If I know there is a 1% chance per month (or 1 in 100 months) that something will happen that will make me pay $1000, I know I need to put away *about** $10 per month to cover it. As such, I could offer to insure somebody against that happening for $10/month and *probably* not lose money. Now, I might get unlucky, and I have to pay out the very first month, losing $990, but I also might get lucky and it doesn’t happen for 200 months, making a profit of $1000.
If you make that same deal to enough people and keep it going for a very long time, it will all come out to about a wash and I’ll neither make nor lose money. I can even better average it out if I work in multiple types of risk. I could, say, issue both car insurance and home insurance polices as there is lower risk that both types will need to pay out due to the same action.
I can also charge a slight premium, say $1/month for a total of $11/month, for taking on the risk that I’ll lose money in the short term due to bad luck, which turns into profit for me. The other party wins because they are reducing their risk of having to pay out $1000 in exchange for that $1/month extra charge.

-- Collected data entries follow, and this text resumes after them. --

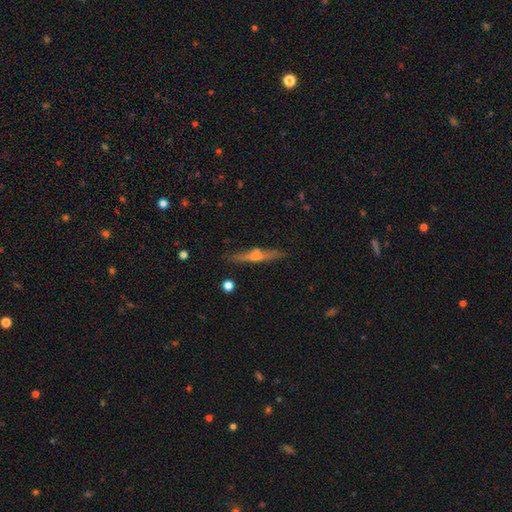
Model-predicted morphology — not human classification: smooth-or-featured: featured or disk: 52% | smooth: 40% | star or artifact: 8%
  disk-edge-on: yes: 93% | no: 7%
  merging: none: 80% | minor disturbance: 13% | merger: 4% | major disturbance: 3%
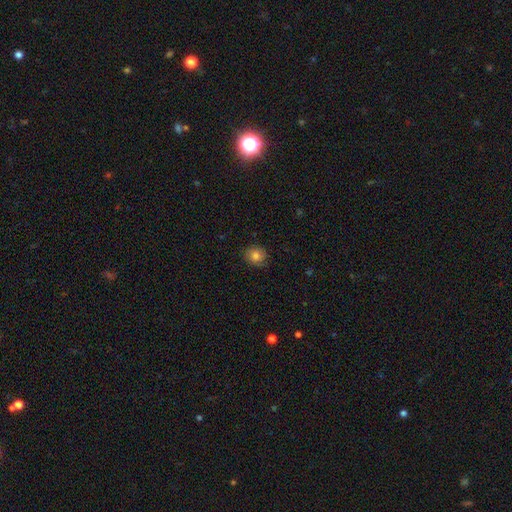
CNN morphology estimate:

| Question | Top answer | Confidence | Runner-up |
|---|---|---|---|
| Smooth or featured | smooth | 77% | featured or disk (13%) |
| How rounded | round | 80% | in between (19%) |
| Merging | none | 81% | minor disturbance (15%) |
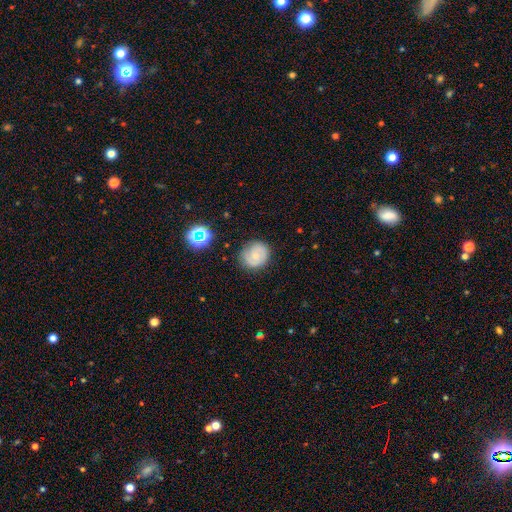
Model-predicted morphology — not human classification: Overall: smooth (49%; featured or disk 41%). Merging: none (77%).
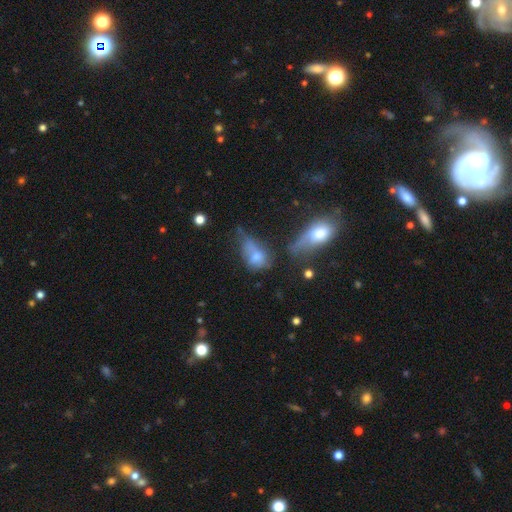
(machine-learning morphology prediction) smooth-or-featured: smooth: 60% | featured or disk: 27% | star or artifact: 14%
  how-rounded: in between: 73% | round: 21% | cigar-shaped: 6%
  merging: major disturbance: 29% | merger: 28% | none: 23% | minor disturbance: 20%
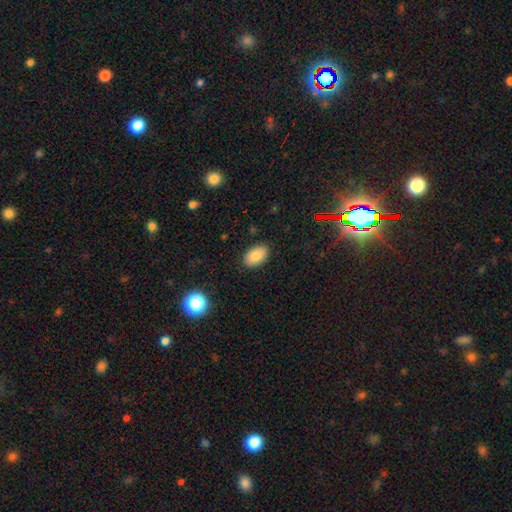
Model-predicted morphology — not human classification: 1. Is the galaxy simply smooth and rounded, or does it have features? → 84% smooth, 8% star or artifact, 8% featured or disk.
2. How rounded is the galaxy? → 92% in between, 7% round, 1% cigar-shaped.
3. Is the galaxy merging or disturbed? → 87% none, 10% minor disturbance, 2% major disturbance, 1% merger.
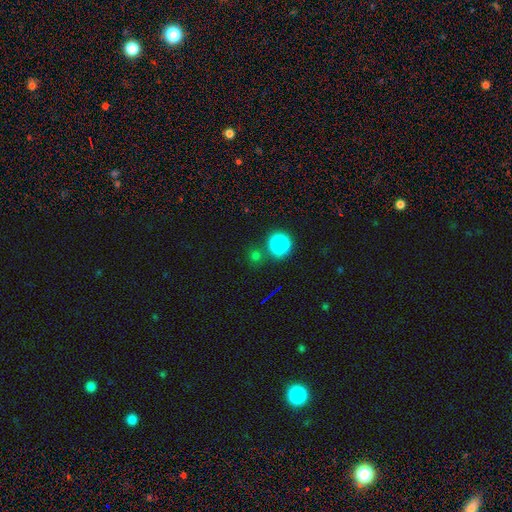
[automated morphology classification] smooth 58%, star or artifact 36%, featured or disk 6%. Down the decision tree: how rounded — round (90%); merging — none (78%).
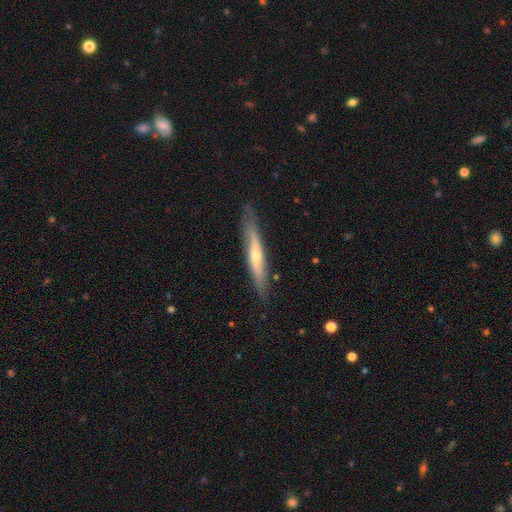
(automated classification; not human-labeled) smooth-or-featured: featured or disk: 56% | smooth: 38% | star or artifact: 6%
  disk-edge-on: yes: 88% | no: 12%
  merging: none: 83% | minor disturbance: 13% | major disturbance: 2% | merger: 1%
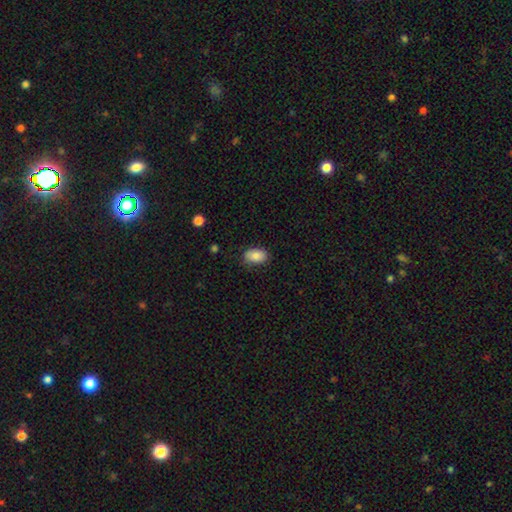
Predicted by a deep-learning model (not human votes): Overall: smooth (84%). How rounded: in between (88%). Merging: none (80%).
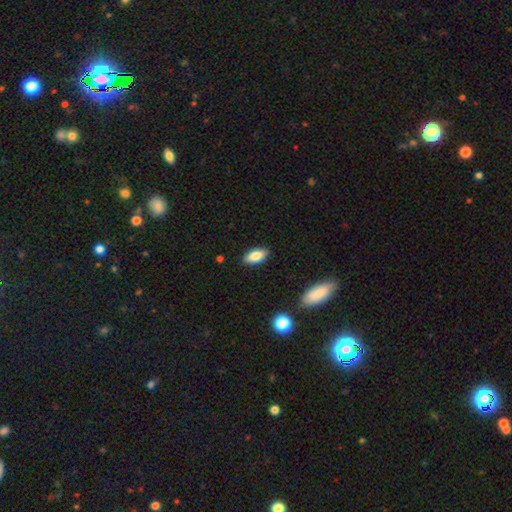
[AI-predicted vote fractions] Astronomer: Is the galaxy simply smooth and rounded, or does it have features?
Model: smooth — 80%.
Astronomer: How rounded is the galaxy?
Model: in between — 88%.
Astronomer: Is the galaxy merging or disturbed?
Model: none — 87%.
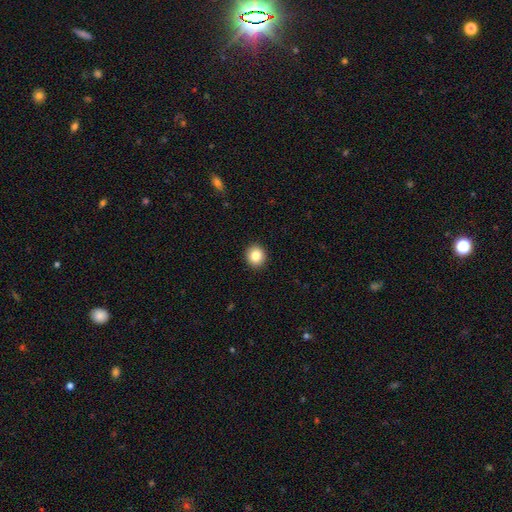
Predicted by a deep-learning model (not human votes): smooth 84%, star or artifact 9%, featured or disk 7%. Down the decision tree: how rounded — round (85%); merging — none (93%).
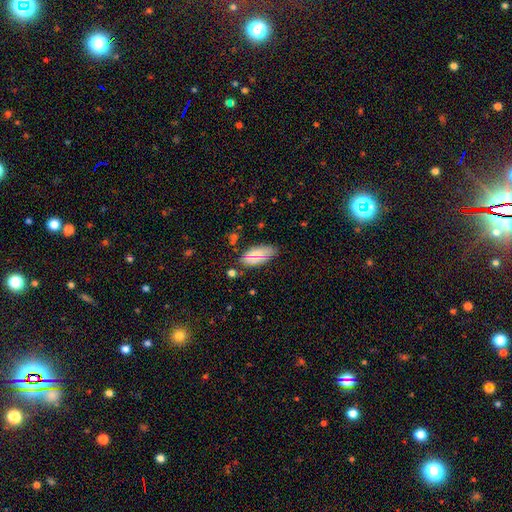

The entire system of insurance revolves around actuaries whose entire job is to calculate risk and how much needs to be charged to breakeven on the risk itself. Then various accountants and business people will figure out how much it costs to maintain what is needed for writing the policies, figuring out which policies need to be paid how much (claim adjusters), lawyers to enforce contracts, and all the other overhead of the business and add that to the policy cost. Then they will add on how much they want to take as profit beyond that.
* Its more complicated than this as a 1% chance per month event can mean a few things, so the actual price needs to be different than 1/100 the policy limit. These numbers just make it easy to understand.